Tuesday, September 21, 2010

Aunt Julie

The Kornbaums suffered another great loss Monday morning. My aunt Julie lost her 2 1/2 year battle with cancer. I know all too well the pain, confusion, and anger associated with losing a parent, and my heart goes out to all of her children and the rest of the family. Julie was such an amazing woman. She certainly had to be in order to raise ten wonderful children! As I once told her, some of my favorite childhood memories are the get-togethers with all of my cousins, aunts, uncles, grandma and grandpa.

While I know that she is no longer in pain and has taken her place next to my dad and grandpa, it is still difficult to deal with. First, it is hard to lose a family member or someone close to you. Second, I wish I could just grab grandma K right now and give her the biggest hug (I will when I see her of course). She is so couragous and strong, but I know that she must be in a lot of pain right now. She has lost so many close to her and my prayers are with her just as much as the rest of the family. I could never imagine losing Luke or one of the girls, let alone two of my girls. It also brings back so many memories of my dad. That may sound selfish in a way, but there is not a day that goes by that I don't think of him, and now my thoughts and memories just seem to be intensified. It is very hard not to be angry with God at times, and reminding myself that there is a greater purpose seems to help me.

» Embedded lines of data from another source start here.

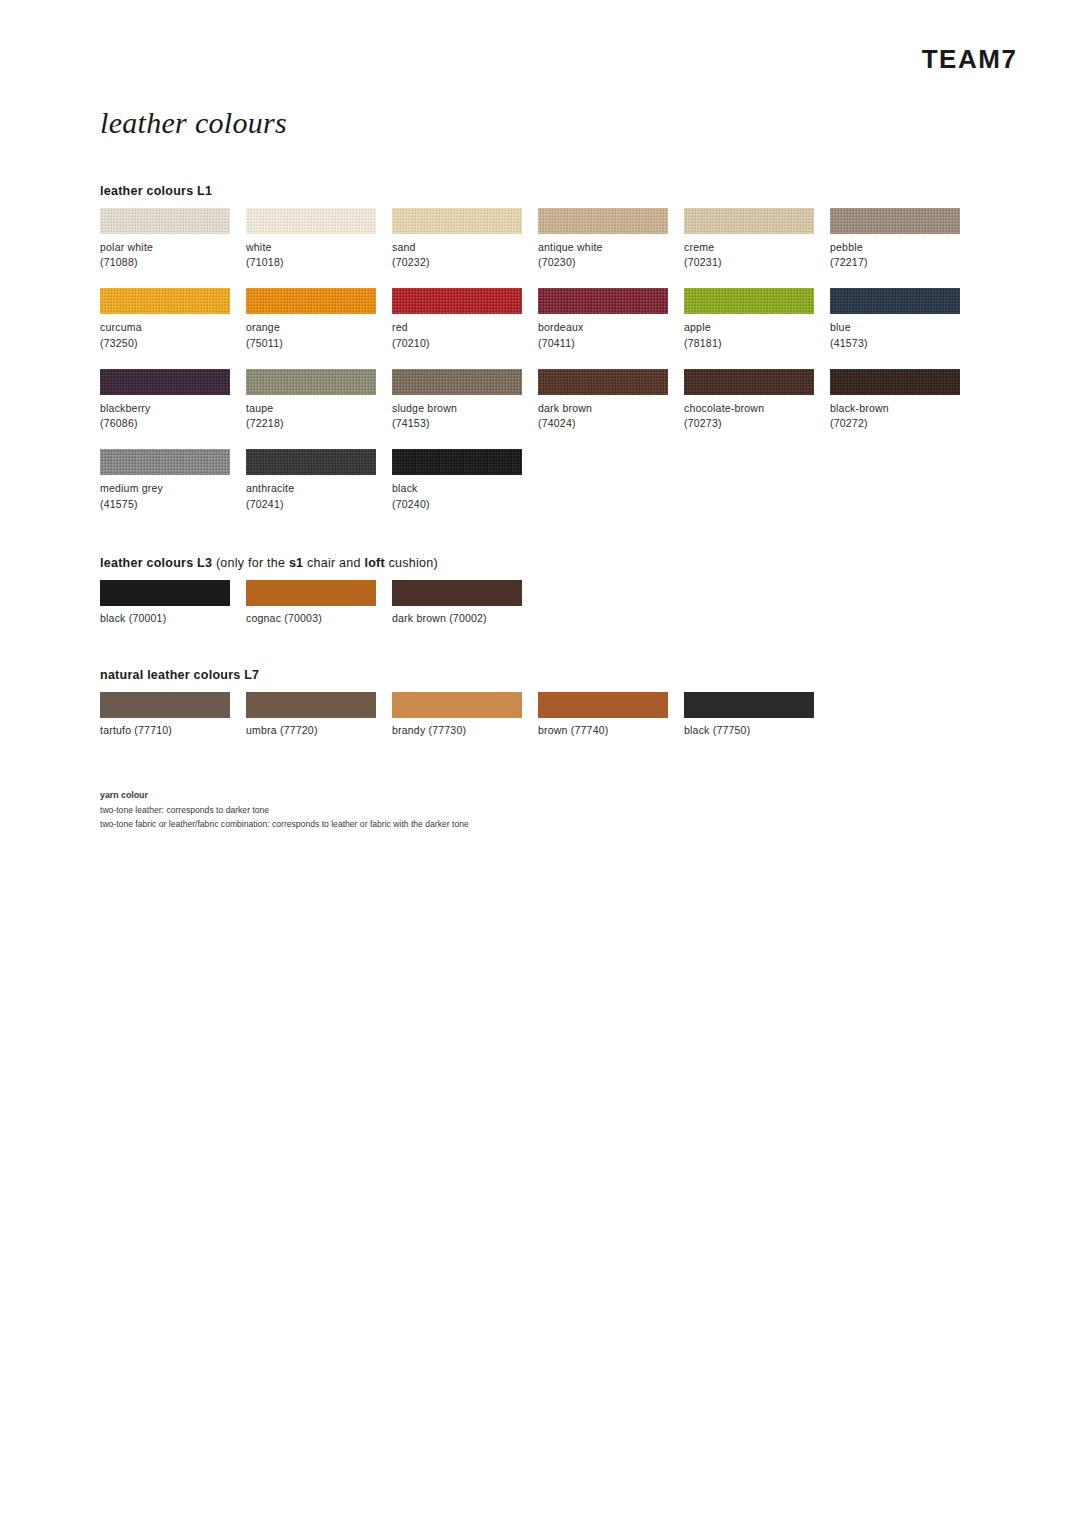TEAM7
leather colours
leather colours L1
polar white(71088)
white(71018)
sand(70232)
antique white(70230)
creme(70231)
pebble(72217)
curcuma(73250)
orange(75011)
red(70210)
bordeaux(70411)
apple(78181)
blue(41573)
blackberry(76086)
taupe(72218)
sludge brown(74153)
dark brown(74024)
chocolate-brown(70273)
black-brown(70272)
medium grey(41575)
anthracite(70241)
black(70240)
leather colours L3 (only for the s1 chair and loft cushion)
black (70001)
cognac (70003)
dark brown (70002)
natural leather colours L7
tartufo (77710)
umbra (77720)
brandy (77730)
brown (77740)
black (77750)
yarn colour two-tone leather: corresponds to darker tone
two-tone fabric or leather/fabric combination: corresponds to leather or fabric with the darker tone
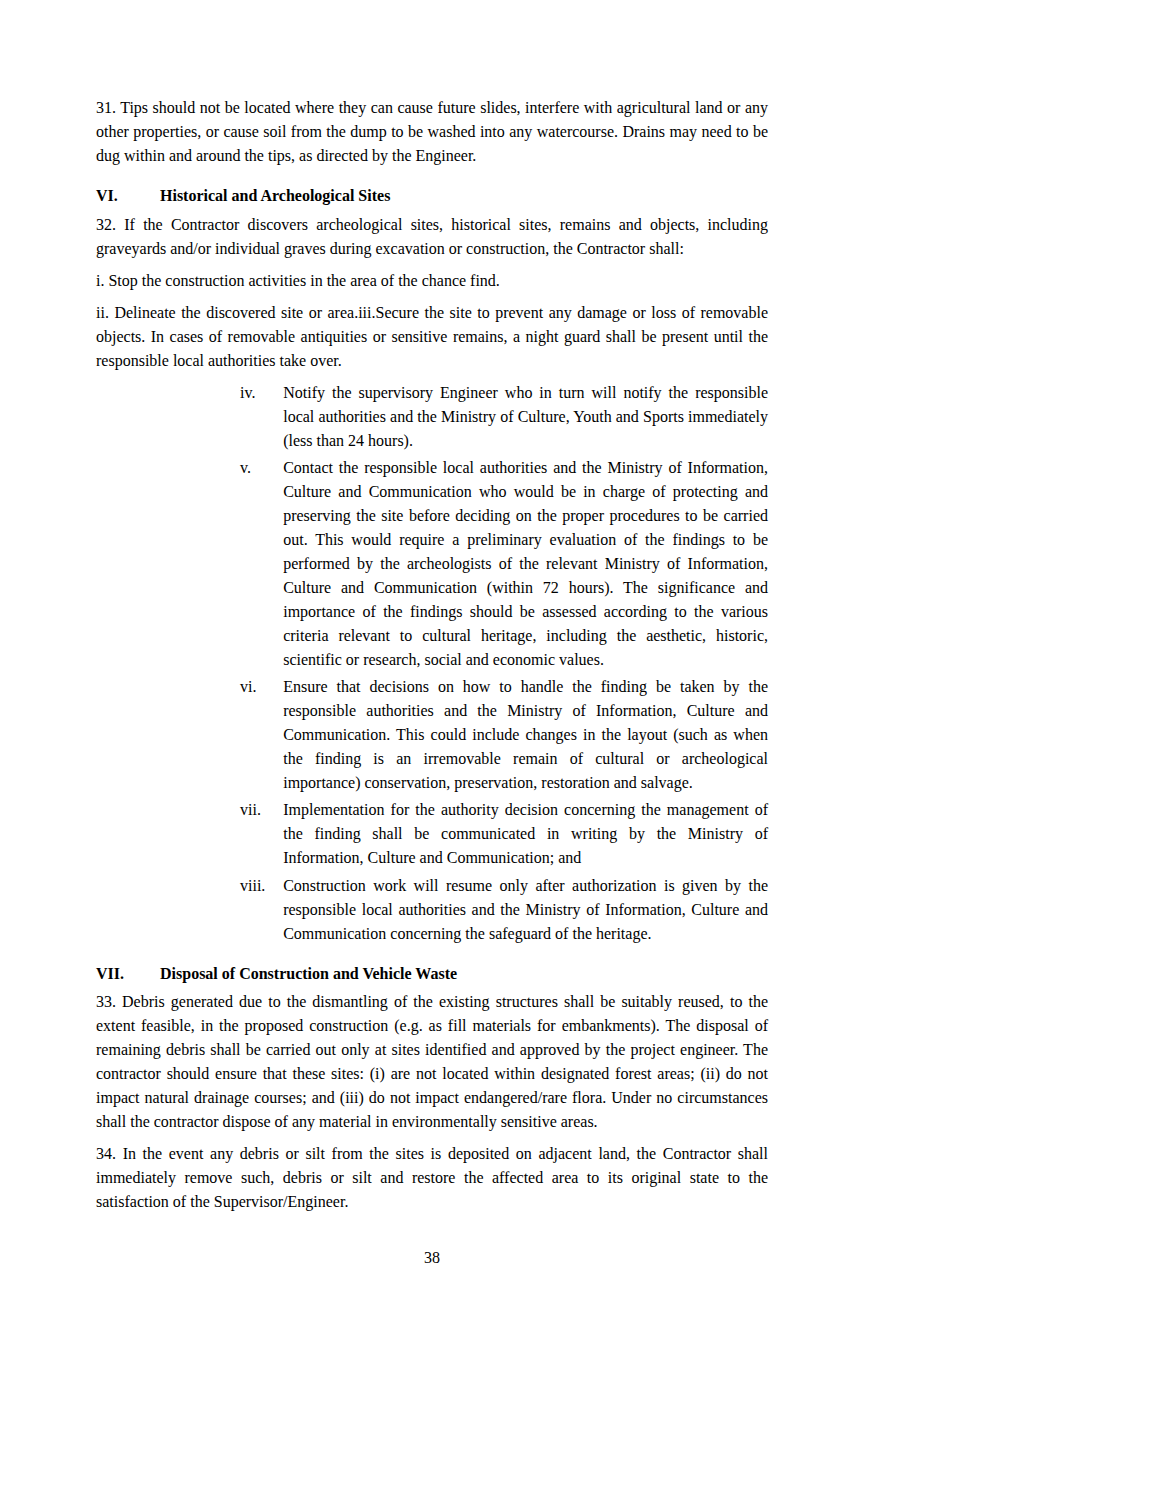31. Tips should not be located where they can cause future slides, interfere with agricultural land or any other properties, or cause soil from the dump to be washed into any watercourse. Drains may need to be dug within and around the tips, as directed by the Engineer.
VI. Historical and Archeological Sites
32. If the Contractor discovers archeological sites, historical sites, remains and objects, including graveyards and/or individual graves during excavation or construction, the Contractor shall:
i. Stop the construction activities in the area of the chance find.
ii. Delineate the discovered site or area.iii.Secure the site to prevent any damage or loss of removable objects. In cases of removable antiquities or sensitive remains, a night guard shall be present until the responsible local authorities take over.
iv. Notify the supervisory Engineer who in turn will notify the responsible local authorities and the Ministry of Culture, Youth and Sports immediately (less than 24 hours).
v. Contact the responsible local authorities and the Ministry of Information, Culture and Communication who would be in charge of protecting and preserving the site before deciding on the proper procedures to be carried out. This would require a preliminary evaluation of the findings to be performed by the archeologists of the relevant Ministry of Information, Culture and Communication (within 72 hours). The significance and importance of the findings should be assessed according to the various criteria relevant to cultural heritage, including the aesthetic, historic, scientific or research, social and economic values.
vi. Ensure that decisions on how to handle the finding be taken by the responsible authorities and the Ministry of Information, Culture and Communication. This could include changes in the layout (such as when the finding is an irremovable remain of cultural or archeological importance) conservation, preservation, restoration and salvage.
vii. Implementation for the authority decision concerning the management of the finding shall be communicated in writing by the Ministry of Information, Culture and Communication; and
viii. Construction work will resume only after authorization is given by the responsible local authorities and the Ministry of Information, Culture and Communication concerning the safeguard of the heritage.
VII. Disposal of Construction and Vehicle Waste
33. Debris generated due to the dismantling of the existing structures shall be suitably reused, to the extent feasible, in the proposed construction (e.g. as fill materials for embankments). The disposal of remaining debris shall be carried out only at sites identified and approved by the project engineer. The contractor should ensure that these sites: (i) are not located within designated forest areas; (ii) do not impact natural drainage courses; and (iii) do not impact endangered/rare flora. Under no circumstances shall the contractor dispose of any material in environmentally sensitive areas.
34. In the event any debris or silt from the sites is deposited on adjacent land, the Contractor shall immediately remove such, debris or silt and restore the affected area to its original state to the satisfaction of the Supervisor/Engineer.
38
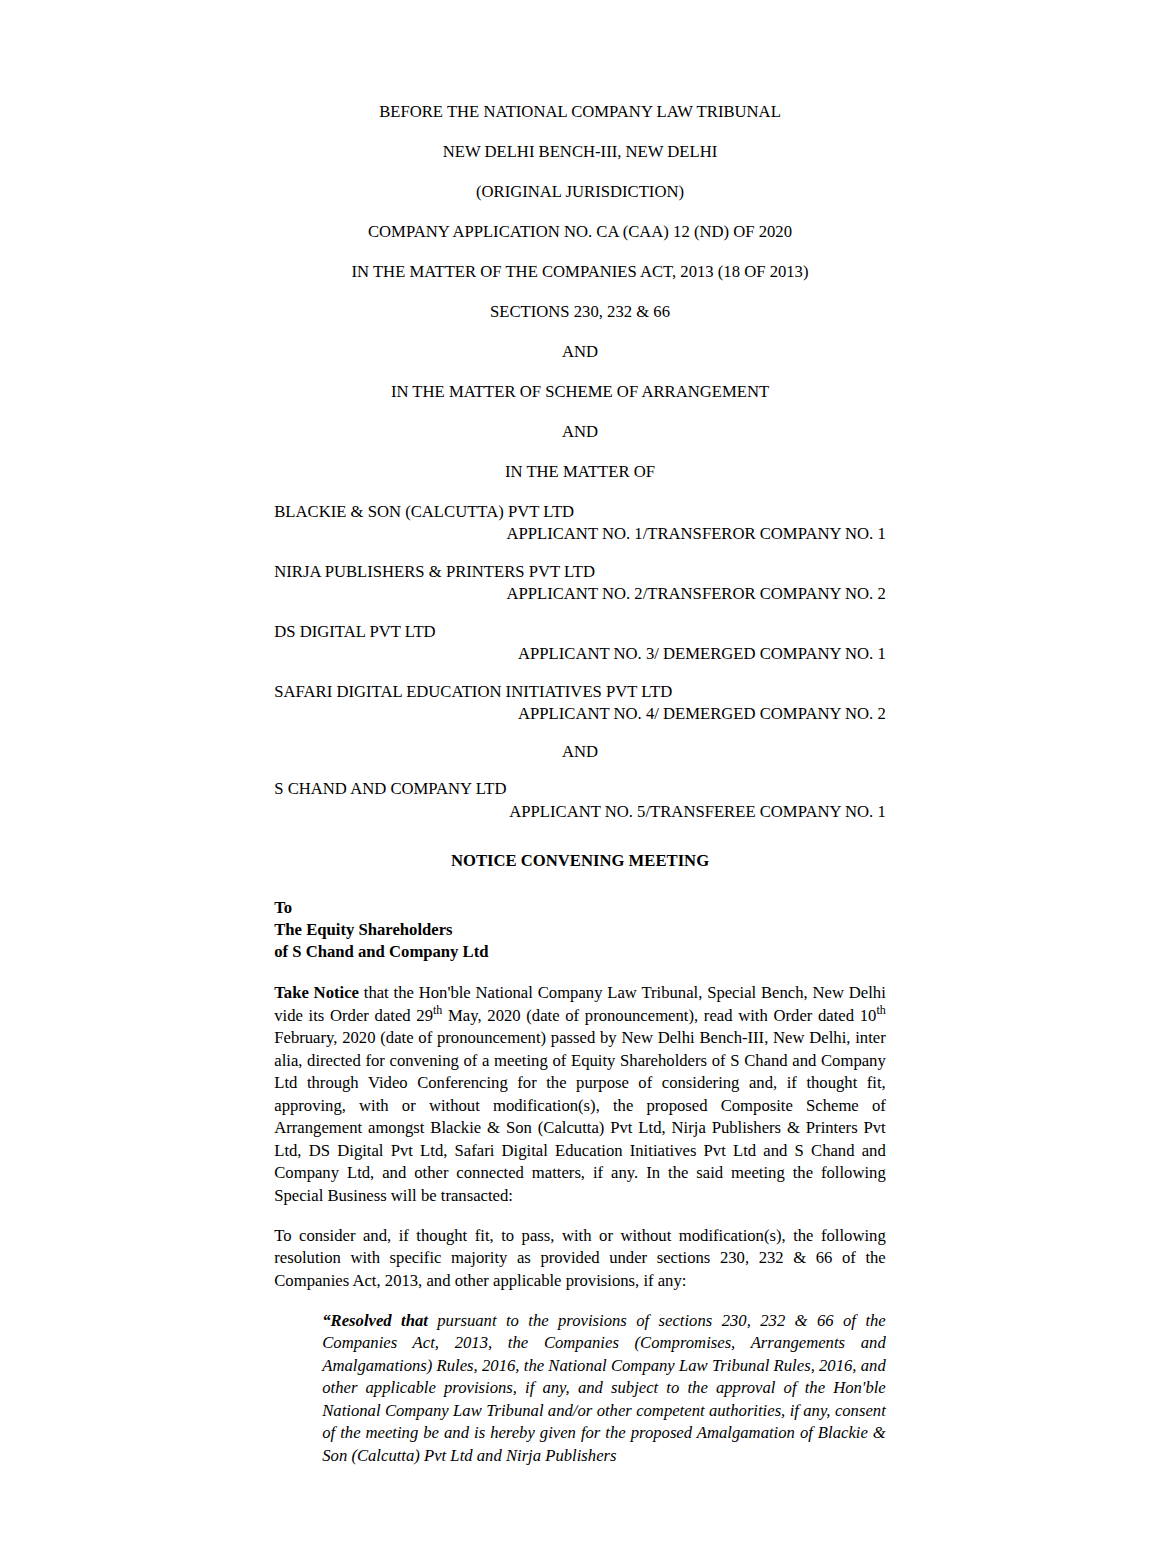BEFORE THE NATIONAL COMPANY LAW TRIBUNAL
NEW DELHI BENCH-III, NEW DELHI
(ORIGINAL JURISDICTION)
COMPANY APPLICATION NO. CA (CAA) 12 (ND) OF 2020
IN THE MATTER OF THE COMPANIES ACT, 2013 (18 OF 2013)
SECTIONS 230, 232 & 66
AND
IN THE MATTER OF SCHEME OF ARRANGEMENT
AND
IN THE MATTER OF
BLACKIE & SON (CALCUTTA) PVT LTD
APPLICANT NO. 1/TRANSFEROR COMPANY NO. 1
NIRJA PUBLISHERS & PRINTERS PVT LTD
APPLICANT NO. 2/TRANSFEROR COMPANY NO. 2
DS DIGITAL PVT LTD
APPLICANT NO. 3/ DEMERGED COMPANY NO. 1
SAFARI DIGITAL EDUCATION INITIATIVES PVT LTD
APPLICANT NO. 4/ DEMERGED COMPANY NO. 2
AND
S CHAND AND COMPANY LTD
APPLICANT NO. 5/TRANSFEREE COMPANY NO. 1
NOTICE CONVENING MEETING
To
The Equity Shareholders
of S Chand and Company Ltd
Take Notice that the Hon'ble National Company Law Tribunal, Special Bench, New Delhi vide its Order dated 29th May, 2020 (date of pronouncement), read with Order dated 10th February, 2020 (date of pronouncement) passed by New Delhi Bench-III, New Delhi, inter alia, directed for convening of a meeting of Equity Shareholders of S Chand and Company Ltd through Video Conferencing for the purpose of considering and, if thought fit, approving, with or without modification(s), the proposed Composite Scheme of Arrangement amongst Blackie & Son (Calcutta) Pvt Ltd, Nirja Publishers & Printers Pvt Ltd, DS Digital Pvt Ltd, Safari Digital Education Initiatives Pvt Ltd and S Chand and Company Ltd, and other connected matters, if any. In the said meeting the following Special Business will be transacted:
To consider and, if thought fit, to pass, with or without modification(s), the following resolution with specific majority as provided under sections 230, 232 & 66 of the Companies Act, 2013, and other applicable provisions, if any:
“Resolved that pursuant to the provisions of sections 230, 232 & 66 of the Companies Act, 2013, the Companies (Compromises, Arrangements and Amalgamations) Rules, 2016, the National Company Law Tribunal Rules, 2016, and other applicable provisions, if any, and subject to the approval of the Hon'ble National Company Law Tribunal and/or other competent authorities, if any, consent of the meeting be and is hereby given for the proposed Amalgamation of Blackie & Son (Calcutta) Pvt Ltd and Nirja Publishers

After receiving a worried call from Rich last night, I called my mom and talked to her. While we may not have said a whole lot, we certainly took our turns crying and saying out loud how sad and hurt we were. It really hit me after I got off the phone with her. As it is very true for me, I didn't realize how hard it still is on my mom as well, and I feel so terrible for not realizing that until now.

So to all of my Kornbaum family, our thoughts, love and our prayers are with you all during this difficult time.